List every line below that contains the string "backgroundColor".

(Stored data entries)
- - -
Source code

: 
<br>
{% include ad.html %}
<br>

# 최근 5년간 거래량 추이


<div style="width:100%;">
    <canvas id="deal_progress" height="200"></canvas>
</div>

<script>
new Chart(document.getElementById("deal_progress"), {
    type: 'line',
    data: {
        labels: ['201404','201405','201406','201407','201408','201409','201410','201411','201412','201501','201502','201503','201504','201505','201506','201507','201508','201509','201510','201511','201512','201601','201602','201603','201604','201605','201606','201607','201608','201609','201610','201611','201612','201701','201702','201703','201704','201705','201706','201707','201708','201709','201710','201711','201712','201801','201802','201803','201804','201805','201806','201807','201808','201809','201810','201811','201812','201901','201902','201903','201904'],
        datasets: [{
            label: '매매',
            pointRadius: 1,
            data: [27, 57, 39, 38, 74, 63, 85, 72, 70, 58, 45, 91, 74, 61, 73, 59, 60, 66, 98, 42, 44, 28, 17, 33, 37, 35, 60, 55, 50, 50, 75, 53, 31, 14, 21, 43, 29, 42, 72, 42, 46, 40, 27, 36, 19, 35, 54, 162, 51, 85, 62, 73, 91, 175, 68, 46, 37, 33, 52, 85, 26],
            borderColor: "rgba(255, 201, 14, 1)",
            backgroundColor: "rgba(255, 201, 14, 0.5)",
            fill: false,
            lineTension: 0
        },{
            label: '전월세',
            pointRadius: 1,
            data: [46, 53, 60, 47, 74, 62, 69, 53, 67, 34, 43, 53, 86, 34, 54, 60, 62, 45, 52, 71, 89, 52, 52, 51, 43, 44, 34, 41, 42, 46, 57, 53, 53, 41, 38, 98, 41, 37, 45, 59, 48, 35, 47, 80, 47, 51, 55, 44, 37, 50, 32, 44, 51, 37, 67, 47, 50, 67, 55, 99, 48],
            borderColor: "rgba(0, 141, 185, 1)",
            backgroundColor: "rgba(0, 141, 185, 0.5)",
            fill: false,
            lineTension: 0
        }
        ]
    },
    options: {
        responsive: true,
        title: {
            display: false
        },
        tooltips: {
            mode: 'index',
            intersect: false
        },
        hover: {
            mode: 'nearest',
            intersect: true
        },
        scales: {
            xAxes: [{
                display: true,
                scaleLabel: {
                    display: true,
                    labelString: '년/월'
- - -
[EXERCISE OUTPUT]
            backgroundColor: "rgba(255, 201, 14, 0.5)",
            backgroundColor: "rgba(0, 141, 185, 0.5)",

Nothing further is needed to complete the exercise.